Computers have been able to match or surpass humans at many tasks that we consider intelligent for quite some time (e.g. chess). However, for much of the time since Deep Blue (aka “AI Winter”) even something as supposedly simple as object recognition remained elusive.
Now, in the age of large datasets and GPUs, deep networks, once deemed unusable, have finally allowed us to achieve human-level performance at this task (actually superhuman, because humans are not that great at distinguishing dog breeds).
This has led to a lot of interesting discussion on how human vision and deep net vision are related. It’s pretty impressive how, when it comes to explaining neural data, deep nets are capable of defeating even the most principled models of human vision.
Does this mean the networks are doing the same thing humans are doing? No. The only thing this means is that these networks are the current best model of vision we have. That’s an important distinction that people are starting to discuss.
In honor of Friday the 13th, I wanted to touch on this short (somewhat cobbled-together) paper on spooooooky behavior in neural networks. Specifically this paper explores how ghostly noise in images, noise that is imperceptible to humans can actually fool a network into misclassifying an image.

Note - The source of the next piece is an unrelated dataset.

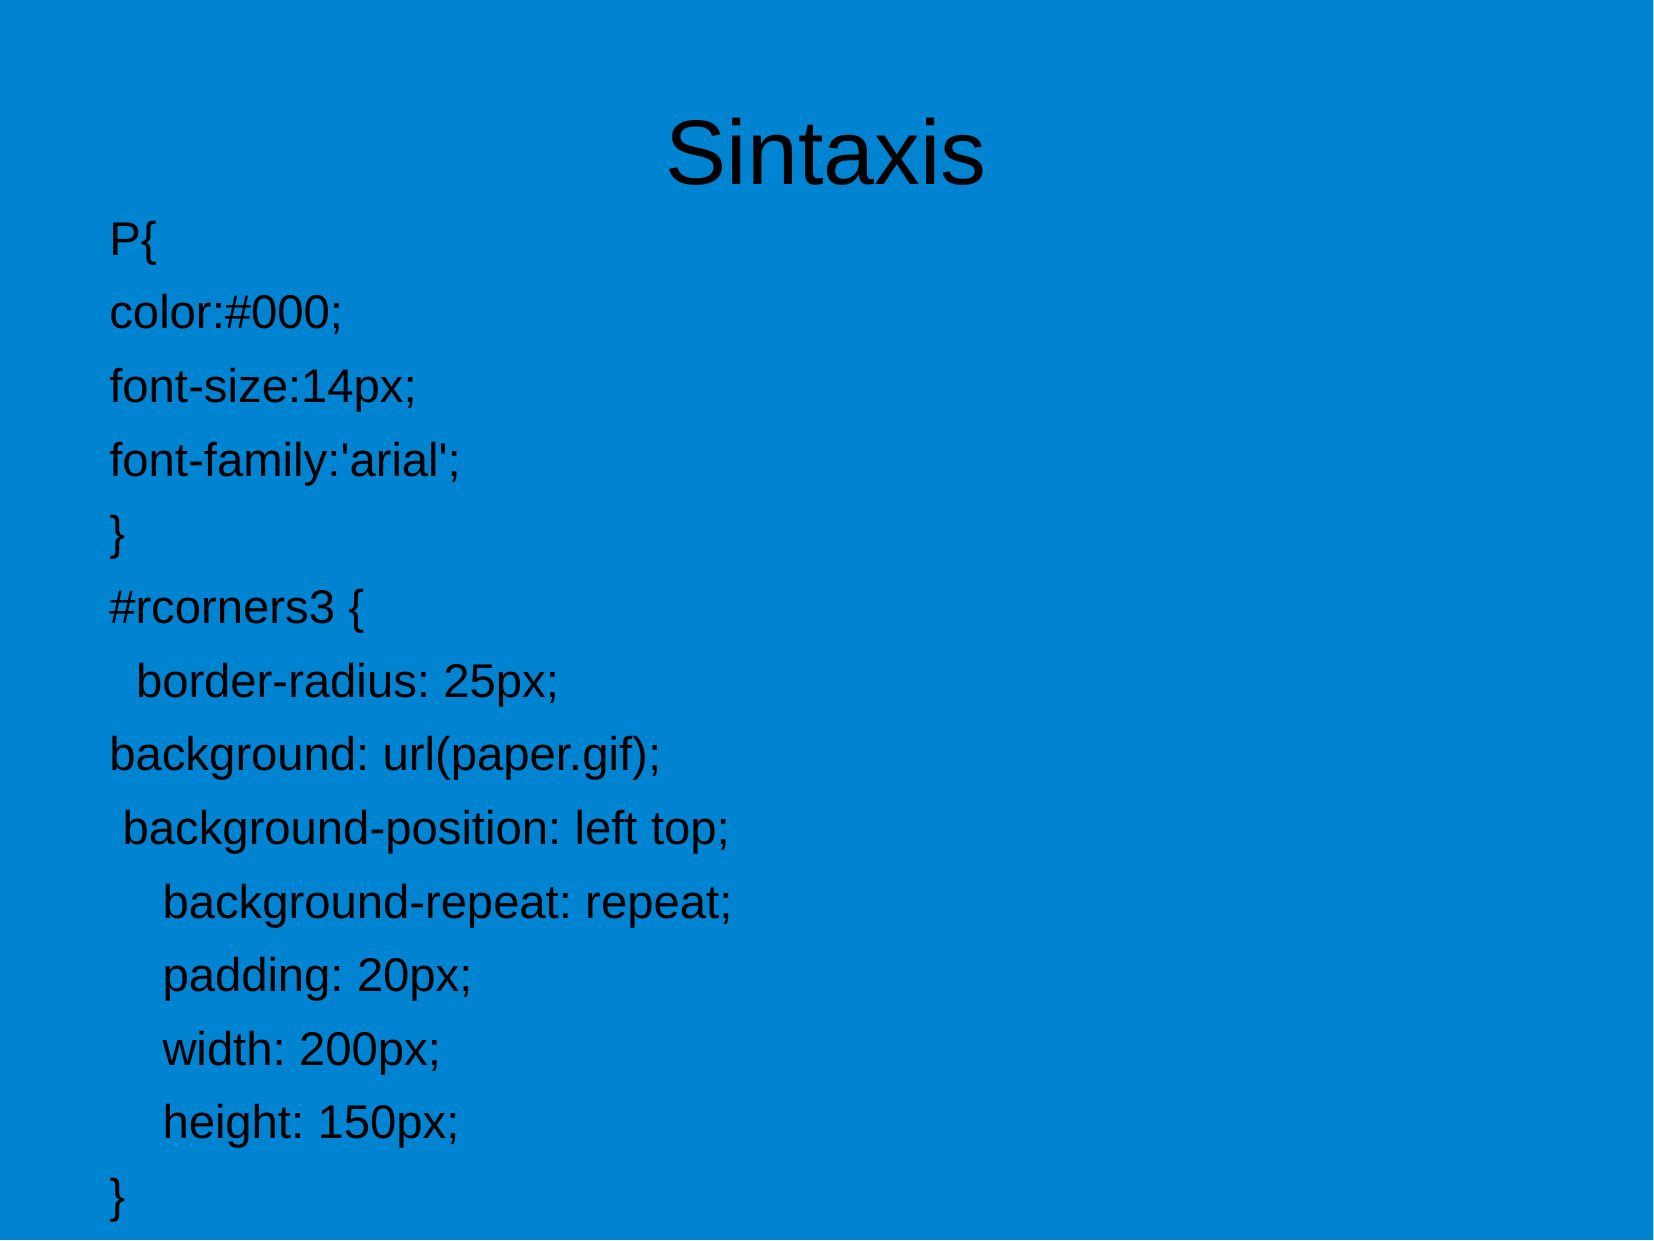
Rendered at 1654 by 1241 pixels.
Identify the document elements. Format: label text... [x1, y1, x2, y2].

title Sintaxis [82, 49, 1571, 257]
list P{ color:#000; font-size:14px; font-family:'arial'; } #rcorners3 { border-radius: 25px; background: url(paper.gif); background-position: left top; background-repeat: repeat; padding: 20px; width: 200px; height: 150px; } [59, 212, 1548, 1241]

Take a look at these example images below:
The left is the original image, the right is the spookified image. The center is the adversarial ghost (the difference between the two images).
If you’re interested in seeing more samples of this, there’s been a contest on this topic as well.
What do we conclude from this? These networks may perform as well as humans do, but humans are much more robust. Perhaps the next phase for computer vision?